Figure 7.

A concept model of mechano-homeostasis and dyshomeostasis leading to whole-scale synaptic changes. (a,b) In the MeshCODE theory of a mechanical basis of memory, the synaptic scaffold protein talin is a memory molecule. The 13 force-dependent binary switches in the talin rod can store information in a binary format that spatially organizes the synaptic enzymes to control synaptic activity. (a) In a normal synapse, the scaffolding controls the synaptic activity as a function of the talin switch patterns. The connection of talin to the membrane involves APP (red) and the focal adhesion complex containing integrin (blue) and kindlin (orange). (b) Perturbed mechanical cues and destabilization of the adhesion complex lead to increased APP processing and loss of the APP-talin connection.

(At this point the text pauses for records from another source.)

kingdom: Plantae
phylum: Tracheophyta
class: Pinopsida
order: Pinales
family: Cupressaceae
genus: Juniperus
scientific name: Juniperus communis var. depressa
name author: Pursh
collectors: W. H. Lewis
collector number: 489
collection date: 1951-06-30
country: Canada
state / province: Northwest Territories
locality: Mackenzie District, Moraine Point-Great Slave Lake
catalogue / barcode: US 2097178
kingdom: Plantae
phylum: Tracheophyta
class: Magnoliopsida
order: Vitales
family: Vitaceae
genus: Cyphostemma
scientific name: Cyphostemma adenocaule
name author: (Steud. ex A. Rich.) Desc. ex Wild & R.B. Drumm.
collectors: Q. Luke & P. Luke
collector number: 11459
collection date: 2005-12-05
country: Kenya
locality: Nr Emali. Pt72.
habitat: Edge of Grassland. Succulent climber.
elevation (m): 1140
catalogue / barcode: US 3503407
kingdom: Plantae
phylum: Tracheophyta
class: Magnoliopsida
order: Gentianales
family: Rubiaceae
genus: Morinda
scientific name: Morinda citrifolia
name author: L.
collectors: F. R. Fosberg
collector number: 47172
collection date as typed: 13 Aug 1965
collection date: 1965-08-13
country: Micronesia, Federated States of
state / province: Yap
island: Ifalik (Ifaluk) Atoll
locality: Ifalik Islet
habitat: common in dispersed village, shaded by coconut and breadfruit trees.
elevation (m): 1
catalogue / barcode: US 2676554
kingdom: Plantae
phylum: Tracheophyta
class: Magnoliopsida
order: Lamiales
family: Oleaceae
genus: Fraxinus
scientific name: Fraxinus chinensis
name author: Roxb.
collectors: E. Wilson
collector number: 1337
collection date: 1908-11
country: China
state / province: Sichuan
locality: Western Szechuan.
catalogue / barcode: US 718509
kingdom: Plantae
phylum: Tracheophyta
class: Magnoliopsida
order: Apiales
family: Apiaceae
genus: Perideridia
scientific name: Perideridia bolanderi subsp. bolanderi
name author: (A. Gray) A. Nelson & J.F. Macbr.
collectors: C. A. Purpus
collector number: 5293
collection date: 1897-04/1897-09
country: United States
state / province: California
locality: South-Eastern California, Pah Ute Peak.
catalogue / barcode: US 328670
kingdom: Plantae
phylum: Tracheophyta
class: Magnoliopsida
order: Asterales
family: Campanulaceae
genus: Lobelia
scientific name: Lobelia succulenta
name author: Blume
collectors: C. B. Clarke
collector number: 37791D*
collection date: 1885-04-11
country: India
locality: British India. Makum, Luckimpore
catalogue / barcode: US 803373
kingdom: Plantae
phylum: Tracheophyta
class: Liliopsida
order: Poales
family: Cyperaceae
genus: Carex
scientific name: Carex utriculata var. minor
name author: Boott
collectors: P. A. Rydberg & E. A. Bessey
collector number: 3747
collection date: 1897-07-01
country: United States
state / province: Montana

The information written in the shape of the talin molecule is lost as it is no longer under tension and the molecule resets. (c) The coupling of the force-generation machinery to the synaptic cleft provides a way to control the synaptic activity as a function of the switch patterns organizing the synaptic enzymes differently. However, as each APP is cleaved, a connection of the cytoskeleton to the synaptic cleft is severed, leading to loss of information but also to dyshomeostasis. Ultimately, the loss of mechanical couplings leads to the death of the synapse.